__TASK INSTRUCTIONS__:
Express the text read from every one of the records below as a JSON list of strings, one string per line, with blank lines omitted. Leave the pictures out of the answer.

__SOURCE DATA__:
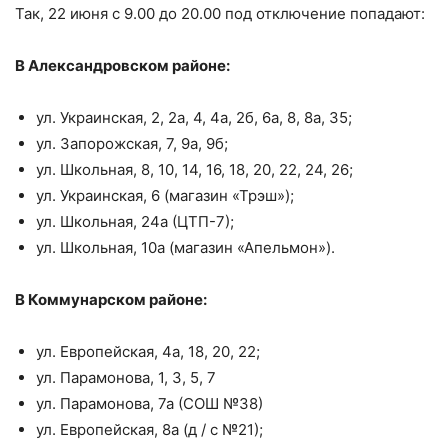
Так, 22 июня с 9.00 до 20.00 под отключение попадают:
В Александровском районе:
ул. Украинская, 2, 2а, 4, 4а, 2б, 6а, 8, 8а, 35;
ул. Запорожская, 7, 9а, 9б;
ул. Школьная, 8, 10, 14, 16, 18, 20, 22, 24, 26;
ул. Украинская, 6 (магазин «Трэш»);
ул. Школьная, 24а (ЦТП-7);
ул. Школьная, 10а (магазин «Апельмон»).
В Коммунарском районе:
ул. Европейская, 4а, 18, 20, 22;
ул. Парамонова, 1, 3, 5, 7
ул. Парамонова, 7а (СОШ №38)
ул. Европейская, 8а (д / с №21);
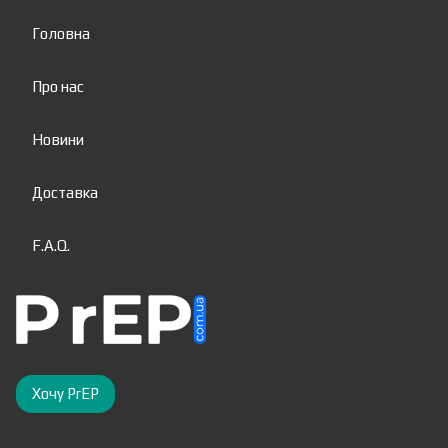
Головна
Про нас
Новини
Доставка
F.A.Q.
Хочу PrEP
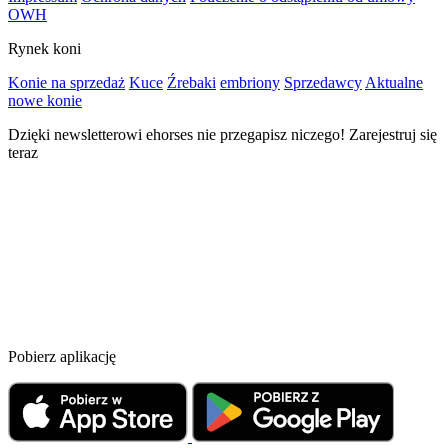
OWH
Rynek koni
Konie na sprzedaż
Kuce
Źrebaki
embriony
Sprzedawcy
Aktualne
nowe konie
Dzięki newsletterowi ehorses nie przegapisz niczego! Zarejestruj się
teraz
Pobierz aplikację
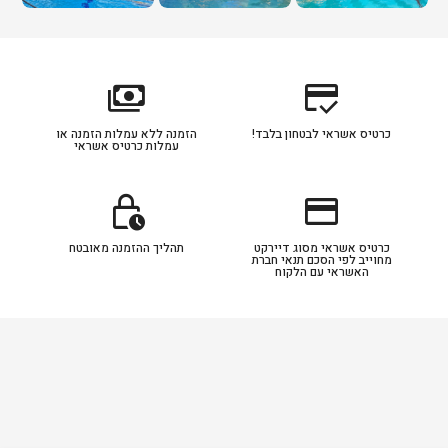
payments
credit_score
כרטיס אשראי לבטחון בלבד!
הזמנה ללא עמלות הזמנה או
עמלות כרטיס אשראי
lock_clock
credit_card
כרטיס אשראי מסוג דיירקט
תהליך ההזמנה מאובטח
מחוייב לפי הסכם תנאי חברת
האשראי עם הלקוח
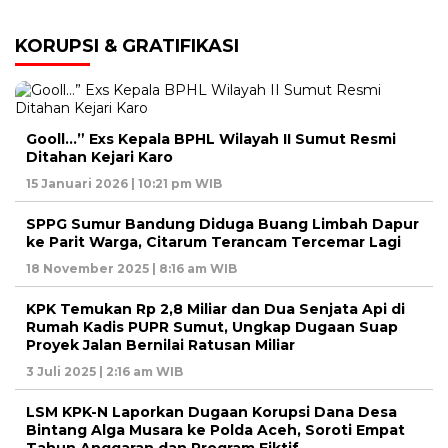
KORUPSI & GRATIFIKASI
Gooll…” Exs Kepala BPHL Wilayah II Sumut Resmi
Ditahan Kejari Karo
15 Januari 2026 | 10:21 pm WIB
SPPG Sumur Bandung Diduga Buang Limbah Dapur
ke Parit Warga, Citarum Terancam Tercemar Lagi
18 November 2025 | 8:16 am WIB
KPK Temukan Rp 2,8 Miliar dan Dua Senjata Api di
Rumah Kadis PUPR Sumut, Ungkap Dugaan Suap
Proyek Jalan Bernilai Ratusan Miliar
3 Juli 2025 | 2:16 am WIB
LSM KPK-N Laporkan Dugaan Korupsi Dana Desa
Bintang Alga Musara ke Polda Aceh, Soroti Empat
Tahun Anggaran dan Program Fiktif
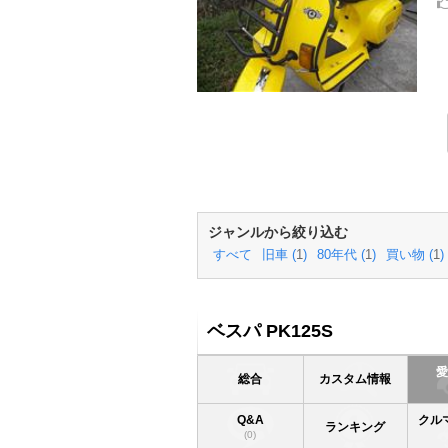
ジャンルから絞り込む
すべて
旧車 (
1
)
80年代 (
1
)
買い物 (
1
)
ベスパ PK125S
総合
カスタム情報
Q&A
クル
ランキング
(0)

__SOLUTION FOR THIS PROBLEM__:
[
  "Так, 22 июня с 9.00 до 20.00 под отключение попадают:",
  "В Александровском районе:",
  "ул. Украинская, 2, 2а, 4, 4а, 2б, 6а, 8, 8а, 35;",
  "ул. Запорожская, 7, 9а, 9б;",
  "ул. Школьная, 8, 10, 14, 16, 18, 20, 22, 24, 26;",
  "ул. Украинская, 6 (магазин «Трэш»);",
  "ул. Школьная, 24а (ЦТП-7);",
  "ул. Школьная, 10а (магазин «Апельмон»).",
  "В Коммунарском районе:",
  "ул. Европейская, 4а, 18, 20, 22;",
  "ул. Парамонова, 1, 3, 5, 7",
  "ул. Парамонова, 7а (СОШ №38)",
  "ул. Европейская, 8а (д / с №21);",
  "Головна",
  "Про нас",
  "Новини",
  "Доставка",
  "F.A.Q.",
  "Хочу PrEP",
  "OWH",
  "Rynek koni",
  "Konie na sprzedaż",
  "Kuce",
  "Źrebaki",
  "embriony",
  "Sprzedawcy",
  "Aktualne",
  "nowe konie",
  "Dzięki newsletterowi ehorses nie przegapisz niczego! Zarejestruj się",
  "teraz",
  "Pobierz aplikację",
  "payments",
  "credit_score",
  "כרטיס אשראי לבטחון בלבד!",
  "הזמנה ללא עמלות הזמנה או",
  "עמלות כרטיס אשראי",
  "lock_clock",
  "credit_card",
  "כרטיס אשראי מסוג דיירקט",
  "תהליך ההזמנה מאובטח",
  "מחוייב לפי הסכם תנאי חברת",
  "האשראי עם הלקוח",
  "KORUPSI & GRATIFIKASI",
  "Gooll…” Exs Kepala BPHL Wilayah II Sumut Resmi",
  "Ditahan Kejari Karo",
  "15 Januari 2026 | 10:21 pm WIB",
  "SPPG Sumur Bandung Diduga Buang Limbah Dapur",
  "ke Parit Warga, Citarum Terancam Tercemar Lagi",
  "18 November 2025 | 8:16 am WIB",
  "KPK Temukan Rp 2,8 Miliar dan Dua Senjata Api di",
  "Rumah Kadis PUPR Sumut, Ungkap Dugaan Suap",
  "Proyek Jalan Bernilai Ratusan Miliar",
  "3 Juli 2025 | 2:16 am WIB",
  "LSM KPK-N Laporkan Dugaan Korupsi Dana Desa",
  "Bintang Alga Musara ke Polda Aceh, Soroti Empat",
  "Tahun Anggaran dan Program Fiktif",
  "ジャンルから絞り込む",
  "すべて",
  "旧車 (",
  "1",
  ")",
  "80年代 (",
  "1",
  ")",
  "買い物 (",
  "1",
  ")",
  "ベスパ PK125S",
  "総合",
  "カスタム情報",
  "Q&A",
  "クル",
  "ランキング",
  "(0)"
]